Exercise objective: Write out, word for word, the stretch of this listing from the line containing "sub-region: Wyndham" through the line containing "latitude: 59.3690", both included, and nothing else.

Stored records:
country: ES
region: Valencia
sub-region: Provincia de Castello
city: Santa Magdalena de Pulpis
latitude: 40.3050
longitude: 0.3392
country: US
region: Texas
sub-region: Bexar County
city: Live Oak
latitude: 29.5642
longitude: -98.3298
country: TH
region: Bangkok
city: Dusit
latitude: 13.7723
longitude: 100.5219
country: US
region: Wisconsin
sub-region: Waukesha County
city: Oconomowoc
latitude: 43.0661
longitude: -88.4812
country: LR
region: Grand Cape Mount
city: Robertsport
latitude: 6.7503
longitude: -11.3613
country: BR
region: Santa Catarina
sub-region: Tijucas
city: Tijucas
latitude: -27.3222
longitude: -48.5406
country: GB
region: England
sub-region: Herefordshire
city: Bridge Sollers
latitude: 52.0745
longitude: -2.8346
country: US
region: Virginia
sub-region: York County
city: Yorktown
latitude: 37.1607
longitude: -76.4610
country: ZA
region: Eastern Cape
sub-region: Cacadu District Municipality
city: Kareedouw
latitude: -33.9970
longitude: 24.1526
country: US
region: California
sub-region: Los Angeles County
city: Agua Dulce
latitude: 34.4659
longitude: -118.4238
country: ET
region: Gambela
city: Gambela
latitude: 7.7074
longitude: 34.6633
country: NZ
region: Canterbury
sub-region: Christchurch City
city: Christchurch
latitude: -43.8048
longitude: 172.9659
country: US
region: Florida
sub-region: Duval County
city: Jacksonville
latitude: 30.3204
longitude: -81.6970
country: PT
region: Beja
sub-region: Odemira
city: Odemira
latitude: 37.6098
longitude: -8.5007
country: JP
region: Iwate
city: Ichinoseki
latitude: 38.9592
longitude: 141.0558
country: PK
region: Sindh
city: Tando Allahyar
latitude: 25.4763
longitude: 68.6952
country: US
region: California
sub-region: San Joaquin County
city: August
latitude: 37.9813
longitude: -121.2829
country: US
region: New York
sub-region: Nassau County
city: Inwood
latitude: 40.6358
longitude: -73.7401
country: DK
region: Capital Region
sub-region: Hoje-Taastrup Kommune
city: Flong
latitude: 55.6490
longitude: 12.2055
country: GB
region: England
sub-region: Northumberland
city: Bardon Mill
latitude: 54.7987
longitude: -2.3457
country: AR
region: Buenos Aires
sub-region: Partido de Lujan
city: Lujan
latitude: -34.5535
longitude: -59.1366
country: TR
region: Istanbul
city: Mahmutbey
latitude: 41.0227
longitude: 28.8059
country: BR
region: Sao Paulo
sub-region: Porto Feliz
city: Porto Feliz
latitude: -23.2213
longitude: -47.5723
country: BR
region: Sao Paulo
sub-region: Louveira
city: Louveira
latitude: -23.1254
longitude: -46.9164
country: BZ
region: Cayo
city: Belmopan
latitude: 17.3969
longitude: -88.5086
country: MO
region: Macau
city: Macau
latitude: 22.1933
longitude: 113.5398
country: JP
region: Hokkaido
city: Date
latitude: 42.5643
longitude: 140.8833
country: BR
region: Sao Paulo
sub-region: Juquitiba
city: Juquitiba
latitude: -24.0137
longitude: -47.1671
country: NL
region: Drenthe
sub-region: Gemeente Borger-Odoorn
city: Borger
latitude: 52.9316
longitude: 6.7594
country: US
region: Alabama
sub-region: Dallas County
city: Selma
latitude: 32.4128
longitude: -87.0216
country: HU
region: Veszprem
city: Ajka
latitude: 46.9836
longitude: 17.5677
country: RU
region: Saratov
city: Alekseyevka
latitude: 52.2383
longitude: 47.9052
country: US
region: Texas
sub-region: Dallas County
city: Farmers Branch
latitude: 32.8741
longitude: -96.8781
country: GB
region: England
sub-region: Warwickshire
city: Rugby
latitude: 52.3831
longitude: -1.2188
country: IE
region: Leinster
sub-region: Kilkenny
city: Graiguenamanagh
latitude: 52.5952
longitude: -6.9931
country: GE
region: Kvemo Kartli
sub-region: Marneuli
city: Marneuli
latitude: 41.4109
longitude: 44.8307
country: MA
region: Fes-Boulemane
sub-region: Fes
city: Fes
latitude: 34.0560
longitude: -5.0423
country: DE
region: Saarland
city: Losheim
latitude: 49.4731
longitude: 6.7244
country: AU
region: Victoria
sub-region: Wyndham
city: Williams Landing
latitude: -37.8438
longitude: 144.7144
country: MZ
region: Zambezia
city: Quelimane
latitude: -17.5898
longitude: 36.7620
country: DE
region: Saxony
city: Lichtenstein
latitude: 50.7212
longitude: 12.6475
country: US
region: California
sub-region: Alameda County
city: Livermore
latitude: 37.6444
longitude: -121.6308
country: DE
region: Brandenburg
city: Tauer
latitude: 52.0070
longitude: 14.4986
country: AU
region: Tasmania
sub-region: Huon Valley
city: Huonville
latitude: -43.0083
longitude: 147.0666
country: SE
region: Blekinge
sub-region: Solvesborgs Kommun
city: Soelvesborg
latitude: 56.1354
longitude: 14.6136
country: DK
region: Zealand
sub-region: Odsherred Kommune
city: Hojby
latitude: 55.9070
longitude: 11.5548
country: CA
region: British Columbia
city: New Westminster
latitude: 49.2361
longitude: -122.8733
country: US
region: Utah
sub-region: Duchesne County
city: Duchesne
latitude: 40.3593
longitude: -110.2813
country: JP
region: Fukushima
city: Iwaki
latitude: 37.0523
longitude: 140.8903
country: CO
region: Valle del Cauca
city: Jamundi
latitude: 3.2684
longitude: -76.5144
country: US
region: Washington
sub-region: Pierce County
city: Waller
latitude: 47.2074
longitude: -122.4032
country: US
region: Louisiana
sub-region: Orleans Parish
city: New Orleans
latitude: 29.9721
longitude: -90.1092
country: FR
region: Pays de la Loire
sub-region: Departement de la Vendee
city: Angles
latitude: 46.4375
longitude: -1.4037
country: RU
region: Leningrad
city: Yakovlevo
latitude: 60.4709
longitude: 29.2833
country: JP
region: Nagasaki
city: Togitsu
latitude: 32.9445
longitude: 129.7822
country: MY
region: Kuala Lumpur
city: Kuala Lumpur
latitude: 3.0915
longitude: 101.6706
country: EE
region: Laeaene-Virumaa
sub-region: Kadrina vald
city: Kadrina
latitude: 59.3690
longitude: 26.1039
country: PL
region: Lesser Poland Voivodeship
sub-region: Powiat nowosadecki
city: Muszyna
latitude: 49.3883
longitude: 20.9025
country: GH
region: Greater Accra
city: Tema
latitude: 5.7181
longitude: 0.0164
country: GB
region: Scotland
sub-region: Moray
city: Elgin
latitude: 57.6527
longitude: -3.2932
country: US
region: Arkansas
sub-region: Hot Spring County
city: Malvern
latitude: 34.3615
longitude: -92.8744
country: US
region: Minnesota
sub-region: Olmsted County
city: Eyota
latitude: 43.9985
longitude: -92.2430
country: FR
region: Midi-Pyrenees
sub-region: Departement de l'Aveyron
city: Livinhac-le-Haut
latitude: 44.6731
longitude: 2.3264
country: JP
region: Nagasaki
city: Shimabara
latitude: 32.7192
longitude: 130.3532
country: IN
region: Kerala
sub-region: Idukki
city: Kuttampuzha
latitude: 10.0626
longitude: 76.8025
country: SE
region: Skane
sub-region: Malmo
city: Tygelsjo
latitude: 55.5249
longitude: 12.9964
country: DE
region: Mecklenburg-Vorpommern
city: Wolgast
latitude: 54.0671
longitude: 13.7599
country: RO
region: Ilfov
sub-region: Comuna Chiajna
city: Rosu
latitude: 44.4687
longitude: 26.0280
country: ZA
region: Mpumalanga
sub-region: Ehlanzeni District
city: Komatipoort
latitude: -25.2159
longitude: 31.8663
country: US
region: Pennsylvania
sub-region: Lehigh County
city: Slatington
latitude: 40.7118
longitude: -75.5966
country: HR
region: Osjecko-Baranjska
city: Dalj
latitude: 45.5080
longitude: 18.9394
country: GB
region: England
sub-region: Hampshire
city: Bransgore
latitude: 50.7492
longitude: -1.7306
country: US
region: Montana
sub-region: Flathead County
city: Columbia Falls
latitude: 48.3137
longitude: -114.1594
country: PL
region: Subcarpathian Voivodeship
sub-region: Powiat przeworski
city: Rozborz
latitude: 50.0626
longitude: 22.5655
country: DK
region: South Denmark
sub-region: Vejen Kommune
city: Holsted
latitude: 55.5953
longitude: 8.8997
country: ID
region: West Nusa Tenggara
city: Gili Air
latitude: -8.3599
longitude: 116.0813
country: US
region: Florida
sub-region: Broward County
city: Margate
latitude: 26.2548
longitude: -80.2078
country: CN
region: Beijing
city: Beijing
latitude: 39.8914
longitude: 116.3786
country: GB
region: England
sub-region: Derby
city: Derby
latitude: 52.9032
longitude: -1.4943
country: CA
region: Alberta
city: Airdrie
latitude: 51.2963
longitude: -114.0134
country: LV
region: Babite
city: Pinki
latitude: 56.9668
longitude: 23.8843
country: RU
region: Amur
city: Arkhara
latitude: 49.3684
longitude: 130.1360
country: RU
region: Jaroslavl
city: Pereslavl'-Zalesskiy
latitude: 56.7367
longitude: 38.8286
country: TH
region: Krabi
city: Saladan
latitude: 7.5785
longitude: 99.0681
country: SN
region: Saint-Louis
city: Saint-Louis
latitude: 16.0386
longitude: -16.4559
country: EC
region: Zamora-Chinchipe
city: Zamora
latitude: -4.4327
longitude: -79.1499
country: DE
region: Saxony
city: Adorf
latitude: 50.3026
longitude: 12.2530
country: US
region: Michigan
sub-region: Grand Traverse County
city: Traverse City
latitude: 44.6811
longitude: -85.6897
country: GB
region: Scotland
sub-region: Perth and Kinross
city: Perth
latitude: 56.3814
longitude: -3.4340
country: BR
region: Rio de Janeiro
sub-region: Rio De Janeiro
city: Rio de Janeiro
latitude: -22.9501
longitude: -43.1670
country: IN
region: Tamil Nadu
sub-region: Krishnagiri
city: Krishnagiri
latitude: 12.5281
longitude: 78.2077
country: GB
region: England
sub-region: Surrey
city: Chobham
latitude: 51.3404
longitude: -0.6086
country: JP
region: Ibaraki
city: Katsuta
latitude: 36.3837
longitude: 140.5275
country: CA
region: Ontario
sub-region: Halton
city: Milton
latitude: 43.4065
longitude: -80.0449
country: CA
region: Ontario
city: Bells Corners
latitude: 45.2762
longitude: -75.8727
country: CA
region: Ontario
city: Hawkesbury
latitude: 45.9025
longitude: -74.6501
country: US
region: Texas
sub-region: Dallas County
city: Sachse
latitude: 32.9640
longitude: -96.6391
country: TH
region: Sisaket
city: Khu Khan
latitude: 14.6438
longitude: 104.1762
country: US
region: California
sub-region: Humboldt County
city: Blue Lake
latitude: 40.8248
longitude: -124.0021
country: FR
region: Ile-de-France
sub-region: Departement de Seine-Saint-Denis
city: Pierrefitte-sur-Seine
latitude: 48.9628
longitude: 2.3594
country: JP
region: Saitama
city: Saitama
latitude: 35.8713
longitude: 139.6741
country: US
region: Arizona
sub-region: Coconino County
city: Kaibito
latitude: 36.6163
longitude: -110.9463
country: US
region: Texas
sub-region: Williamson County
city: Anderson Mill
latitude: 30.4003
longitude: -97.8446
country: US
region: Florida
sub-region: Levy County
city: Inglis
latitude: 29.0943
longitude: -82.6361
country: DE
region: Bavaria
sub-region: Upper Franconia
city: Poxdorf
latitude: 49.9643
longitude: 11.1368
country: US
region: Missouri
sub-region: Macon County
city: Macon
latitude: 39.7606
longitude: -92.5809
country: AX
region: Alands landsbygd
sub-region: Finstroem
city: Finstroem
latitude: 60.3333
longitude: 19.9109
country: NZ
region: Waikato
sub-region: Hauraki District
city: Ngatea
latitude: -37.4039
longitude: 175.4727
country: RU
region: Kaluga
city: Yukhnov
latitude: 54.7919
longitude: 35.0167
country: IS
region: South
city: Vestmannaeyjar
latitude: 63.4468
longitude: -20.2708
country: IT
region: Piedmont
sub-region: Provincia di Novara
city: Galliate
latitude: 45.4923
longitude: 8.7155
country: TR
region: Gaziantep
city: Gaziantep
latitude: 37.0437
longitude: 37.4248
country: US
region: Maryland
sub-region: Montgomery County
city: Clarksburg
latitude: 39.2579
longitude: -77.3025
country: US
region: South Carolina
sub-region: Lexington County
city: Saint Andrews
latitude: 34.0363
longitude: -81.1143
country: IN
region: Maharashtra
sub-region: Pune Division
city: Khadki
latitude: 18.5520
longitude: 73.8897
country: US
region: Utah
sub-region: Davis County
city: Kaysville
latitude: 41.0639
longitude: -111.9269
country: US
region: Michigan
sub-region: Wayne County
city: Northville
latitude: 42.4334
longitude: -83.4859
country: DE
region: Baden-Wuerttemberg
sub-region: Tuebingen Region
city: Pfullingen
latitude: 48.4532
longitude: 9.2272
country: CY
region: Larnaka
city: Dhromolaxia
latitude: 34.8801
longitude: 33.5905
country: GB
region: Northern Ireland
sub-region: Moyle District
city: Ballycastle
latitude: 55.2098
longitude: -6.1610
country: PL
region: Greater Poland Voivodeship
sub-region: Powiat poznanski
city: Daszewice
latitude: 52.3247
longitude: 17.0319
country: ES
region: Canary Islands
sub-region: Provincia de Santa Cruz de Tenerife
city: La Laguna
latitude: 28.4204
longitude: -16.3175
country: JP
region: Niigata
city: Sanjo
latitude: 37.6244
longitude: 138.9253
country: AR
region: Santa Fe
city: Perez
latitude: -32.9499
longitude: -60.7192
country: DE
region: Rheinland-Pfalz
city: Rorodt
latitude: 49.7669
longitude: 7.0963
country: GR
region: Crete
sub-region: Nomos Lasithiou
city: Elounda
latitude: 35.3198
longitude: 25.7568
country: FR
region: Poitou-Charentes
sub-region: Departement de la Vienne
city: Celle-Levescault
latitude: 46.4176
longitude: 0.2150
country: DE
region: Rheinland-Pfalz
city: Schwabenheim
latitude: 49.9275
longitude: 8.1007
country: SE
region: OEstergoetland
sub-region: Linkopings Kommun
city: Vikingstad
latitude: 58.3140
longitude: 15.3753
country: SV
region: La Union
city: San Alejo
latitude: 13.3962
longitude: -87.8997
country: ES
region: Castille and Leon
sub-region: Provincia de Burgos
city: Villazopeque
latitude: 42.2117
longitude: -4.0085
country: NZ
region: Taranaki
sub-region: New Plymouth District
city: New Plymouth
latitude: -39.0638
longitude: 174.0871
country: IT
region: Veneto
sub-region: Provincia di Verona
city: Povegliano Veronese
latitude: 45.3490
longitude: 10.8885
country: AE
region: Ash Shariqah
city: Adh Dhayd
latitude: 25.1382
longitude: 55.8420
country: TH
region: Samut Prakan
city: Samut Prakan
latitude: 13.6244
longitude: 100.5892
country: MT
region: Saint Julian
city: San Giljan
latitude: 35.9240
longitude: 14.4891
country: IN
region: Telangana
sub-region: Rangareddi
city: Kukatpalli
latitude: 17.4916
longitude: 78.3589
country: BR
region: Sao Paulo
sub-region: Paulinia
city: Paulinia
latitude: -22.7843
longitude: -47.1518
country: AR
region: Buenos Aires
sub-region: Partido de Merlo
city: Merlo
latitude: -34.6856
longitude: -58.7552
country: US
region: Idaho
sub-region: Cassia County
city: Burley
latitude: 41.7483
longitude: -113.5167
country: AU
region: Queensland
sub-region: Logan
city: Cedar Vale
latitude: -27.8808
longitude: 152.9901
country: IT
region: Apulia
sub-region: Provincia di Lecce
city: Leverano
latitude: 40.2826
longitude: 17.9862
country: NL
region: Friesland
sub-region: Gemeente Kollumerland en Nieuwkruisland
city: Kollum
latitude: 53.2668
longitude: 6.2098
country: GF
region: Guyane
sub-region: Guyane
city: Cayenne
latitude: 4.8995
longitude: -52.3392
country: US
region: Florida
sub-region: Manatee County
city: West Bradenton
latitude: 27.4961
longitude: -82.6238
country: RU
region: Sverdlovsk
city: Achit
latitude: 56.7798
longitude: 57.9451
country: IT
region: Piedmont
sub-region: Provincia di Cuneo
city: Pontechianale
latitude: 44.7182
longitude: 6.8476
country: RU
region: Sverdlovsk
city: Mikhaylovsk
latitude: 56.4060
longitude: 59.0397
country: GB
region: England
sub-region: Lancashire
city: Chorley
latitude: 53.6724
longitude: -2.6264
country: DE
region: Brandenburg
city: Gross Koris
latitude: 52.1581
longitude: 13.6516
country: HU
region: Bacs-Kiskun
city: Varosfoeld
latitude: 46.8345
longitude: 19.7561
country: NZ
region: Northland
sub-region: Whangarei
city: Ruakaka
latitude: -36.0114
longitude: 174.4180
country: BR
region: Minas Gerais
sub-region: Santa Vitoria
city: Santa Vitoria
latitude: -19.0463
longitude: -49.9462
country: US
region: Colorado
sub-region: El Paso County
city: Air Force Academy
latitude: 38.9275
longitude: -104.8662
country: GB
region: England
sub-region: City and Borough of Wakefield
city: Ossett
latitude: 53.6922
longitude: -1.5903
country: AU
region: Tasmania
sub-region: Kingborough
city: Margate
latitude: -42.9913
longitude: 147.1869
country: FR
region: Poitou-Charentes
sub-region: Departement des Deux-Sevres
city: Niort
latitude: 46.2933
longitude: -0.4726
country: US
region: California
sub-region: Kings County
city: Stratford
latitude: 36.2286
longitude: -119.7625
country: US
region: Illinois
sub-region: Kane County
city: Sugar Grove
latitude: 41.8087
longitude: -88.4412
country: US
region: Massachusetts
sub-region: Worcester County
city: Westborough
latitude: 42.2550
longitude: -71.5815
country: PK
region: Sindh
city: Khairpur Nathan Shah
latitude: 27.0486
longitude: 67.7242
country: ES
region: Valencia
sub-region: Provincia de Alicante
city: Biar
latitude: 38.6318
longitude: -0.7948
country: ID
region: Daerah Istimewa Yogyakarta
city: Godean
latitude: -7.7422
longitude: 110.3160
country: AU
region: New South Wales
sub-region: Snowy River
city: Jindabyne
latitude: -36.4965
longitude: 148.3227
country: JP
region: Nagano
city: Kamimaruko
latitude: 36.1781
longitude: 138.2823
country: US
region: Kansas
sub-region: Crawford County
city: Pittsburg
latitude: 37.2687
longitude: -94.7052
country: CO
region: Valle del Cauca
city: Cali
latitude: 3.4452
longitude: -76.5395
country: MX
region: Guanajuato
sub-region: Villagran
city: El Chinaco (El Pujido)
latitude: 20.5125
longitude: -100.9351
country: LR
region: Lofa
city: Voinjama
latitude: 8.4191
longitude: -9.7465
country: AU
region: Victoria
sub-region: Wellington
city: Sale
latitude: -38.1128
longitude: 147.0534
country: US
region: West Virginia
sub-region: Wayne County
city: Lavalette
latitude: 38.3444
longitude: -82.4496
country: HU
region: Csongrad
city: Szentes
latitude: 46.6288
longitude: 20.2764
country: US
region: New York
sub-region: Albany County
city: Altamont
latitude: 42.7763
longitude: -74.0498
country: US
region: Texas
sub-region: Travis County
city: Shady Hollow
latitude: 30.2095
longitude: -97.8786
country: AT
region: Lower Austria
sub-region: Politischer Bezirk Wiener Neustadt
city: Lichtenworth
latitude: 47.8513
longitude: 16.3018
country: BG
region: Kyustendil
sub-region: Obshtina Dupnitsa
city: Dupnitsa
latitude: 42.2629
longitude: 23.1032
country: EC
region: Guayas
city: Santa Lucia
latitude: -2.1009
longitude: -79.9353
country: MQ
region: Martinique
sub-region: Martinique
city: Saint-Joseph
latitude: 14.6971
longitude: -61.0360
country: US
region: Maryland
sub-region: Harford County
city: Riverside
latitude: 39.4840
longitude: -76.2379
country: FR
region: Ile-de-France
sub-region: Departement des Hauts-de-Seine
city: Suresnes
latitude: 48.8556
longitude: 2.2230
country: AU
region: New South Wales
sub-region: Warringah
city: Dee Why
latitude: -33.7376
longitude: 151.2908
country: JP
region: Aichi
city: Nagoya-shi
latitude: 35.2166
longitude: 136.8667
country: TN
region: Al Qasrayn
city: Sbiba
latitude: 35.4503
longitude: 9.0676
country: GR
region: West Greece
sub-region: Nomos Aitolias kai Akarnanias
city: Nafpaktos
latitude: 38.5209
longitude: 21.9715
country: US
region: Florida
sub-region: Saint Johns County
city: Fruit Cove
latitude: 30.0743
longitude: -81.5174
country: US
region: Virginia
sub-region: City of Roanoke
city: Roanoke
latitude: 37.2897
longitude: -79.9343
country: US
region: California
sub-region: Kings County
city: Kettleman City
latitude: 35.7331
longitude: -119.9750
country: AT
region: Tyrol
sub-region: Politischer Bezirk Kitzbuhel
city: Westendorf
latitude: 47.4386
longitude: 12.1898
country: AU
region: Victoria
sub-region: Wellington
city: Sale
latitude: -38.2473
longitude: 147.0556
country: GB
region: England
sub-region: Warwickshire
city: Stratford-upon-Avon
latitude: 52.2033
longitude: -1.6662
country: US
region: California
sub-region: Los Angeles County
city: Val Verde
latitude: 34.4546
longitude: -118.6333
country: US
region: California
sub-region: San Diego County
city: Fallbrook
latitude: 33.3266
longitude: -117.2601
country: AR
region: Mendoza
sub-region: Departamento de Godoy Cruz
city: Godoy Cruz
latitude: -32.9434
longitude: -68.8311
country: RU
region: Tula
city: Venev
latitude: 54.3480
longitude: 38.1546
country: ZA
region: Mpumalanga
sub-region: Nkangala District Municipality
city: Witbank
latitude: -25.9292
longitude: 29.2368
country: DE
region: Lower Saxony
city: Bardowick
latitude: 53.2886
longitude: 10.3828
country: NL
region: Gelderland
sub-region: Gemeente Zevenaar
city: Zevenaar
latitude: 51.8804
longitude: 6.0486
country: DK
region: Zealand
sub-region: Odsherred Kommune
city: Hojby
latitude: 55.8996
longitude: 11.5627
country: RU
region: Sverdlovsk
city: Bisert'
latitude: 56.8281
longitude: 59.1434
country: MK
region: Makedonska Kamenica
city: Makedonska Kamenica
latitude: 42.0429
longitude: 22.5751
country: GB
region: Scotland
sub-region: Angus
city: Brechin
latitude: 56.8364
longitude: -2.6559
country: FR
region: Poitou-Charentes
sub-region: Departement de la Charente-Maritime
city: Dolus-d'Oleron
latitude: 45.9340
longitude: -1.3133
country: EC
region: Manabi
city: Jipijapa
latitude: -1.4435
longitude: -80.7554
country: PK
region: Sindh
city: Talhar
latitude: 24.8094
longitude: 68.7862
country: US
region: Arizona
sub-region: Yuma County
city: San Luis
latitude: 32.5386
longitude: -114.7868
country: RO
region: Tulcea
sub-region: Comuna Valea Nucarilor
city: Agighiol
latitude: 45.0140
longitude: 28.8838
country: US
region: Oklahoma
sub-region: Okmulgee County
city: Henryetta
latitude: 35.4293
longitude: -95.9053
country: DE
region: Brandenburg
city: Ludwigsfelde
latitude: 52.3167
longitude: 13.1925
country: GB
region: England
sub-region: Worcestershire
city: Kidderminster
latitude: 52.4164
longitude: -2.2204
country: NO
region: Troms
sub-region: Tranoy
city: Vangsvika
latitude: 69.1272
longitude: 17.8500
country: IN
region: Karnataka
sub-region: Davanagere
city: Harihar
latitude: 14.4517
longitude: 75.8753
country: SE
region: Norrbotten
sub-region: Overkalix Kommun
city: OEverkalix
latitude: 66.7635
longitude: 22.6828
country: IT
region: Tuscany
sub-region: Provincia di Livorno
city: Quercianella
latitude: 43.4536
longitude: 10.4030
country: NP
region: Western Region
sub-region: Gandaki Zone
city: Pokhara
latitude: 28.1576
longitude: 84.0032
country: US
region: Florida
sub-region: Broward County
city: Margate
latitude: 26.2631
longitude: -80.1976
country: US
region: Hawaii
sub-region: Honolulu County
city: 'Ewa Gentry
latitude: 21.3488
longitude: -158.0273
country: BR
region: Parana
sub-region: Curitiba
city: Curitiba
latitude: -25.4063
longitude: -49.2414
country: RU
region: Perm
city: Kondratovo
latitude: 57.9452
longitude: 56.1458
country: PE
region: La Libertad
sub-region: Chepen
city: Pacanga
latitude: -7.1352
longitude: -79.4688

Answer to this exercise:
sub-region: Wyndham
city: Williams Landing
latitude: -37.8438
longitude: 144.7144
country: MZ
region: Zambezia
city: Quelimane
latitude: -17.5898
longitude: 36.7620
country: DE
region: Saxony
city: Lichtenstein
latitude: 50.7212
longitude: 12.6475
country: US
region: California
sub-region: Alameda County
city: Livermore
latitude: 37.6444
longitude: -121.6308
country: DE
region: Brandenburg
city: Tauer
latitude: 52.0070
longitude: 14.4986
country: AU
region: Tasmania
sub-region: Huon Valley
city: Huonville
latitude: -43.0083
longitude: 147.0666
country: SE
region: Blekinge
sub-region: Solvesborgs Kommun
city: Soelvesborg
latitude: 56.1354
longitude: 14.6136
country: DK
region: Zealand
sub-region: Odsherred Kommune
city: Hojby
latitude: 55.9070
longitude: 11.5548
country: CA
region: British Columbia
city: New Westminster
latitude: 49.2361
longitude: -122.8733
country: US
region: Utah
sub-region: Duchesne County
city: Duchesne
latitude: 40.3593
longitude: -110.2813
country: JP
region: Fukushima
city: Iwaki
latitude: 37.0523
longitude: 140.8903
country: CO
region: Valle del Cauca
city: Jamundi
latitude: 3.2684
longitude: -76.5144
country: US
region: Washington
sub-region: Pierce County
city: Waller
latitude: 47.2074
longitude: -122.4032
country: US
region: Louisiana
sub-region: Orleans Parish
city: New Orleans
latitude: 29.9721
longitude: -90.1092
country: FR
region: Pays de la Loire
sub-region: Departement de la Vendee
city: Angles
latitude: 46.4375
longitude: -1.4037
country: RU
region: Leningrad
city: Yakovlevo
latitude: 60.4709
longitude: 29.2833
country: JP
region: Nagasaki
city: Togitsu
latitude: 32.9445
longitude: 129.7822
country: MY
region: Kuala Lumpur
city: Kuala Lumpur
latitude: 3.0915
longitude: 101.6706
country: EE
region: Laeaene-Virumaa
sub-region: Kadrina vald
city: Kadrina
latitude: 59.3690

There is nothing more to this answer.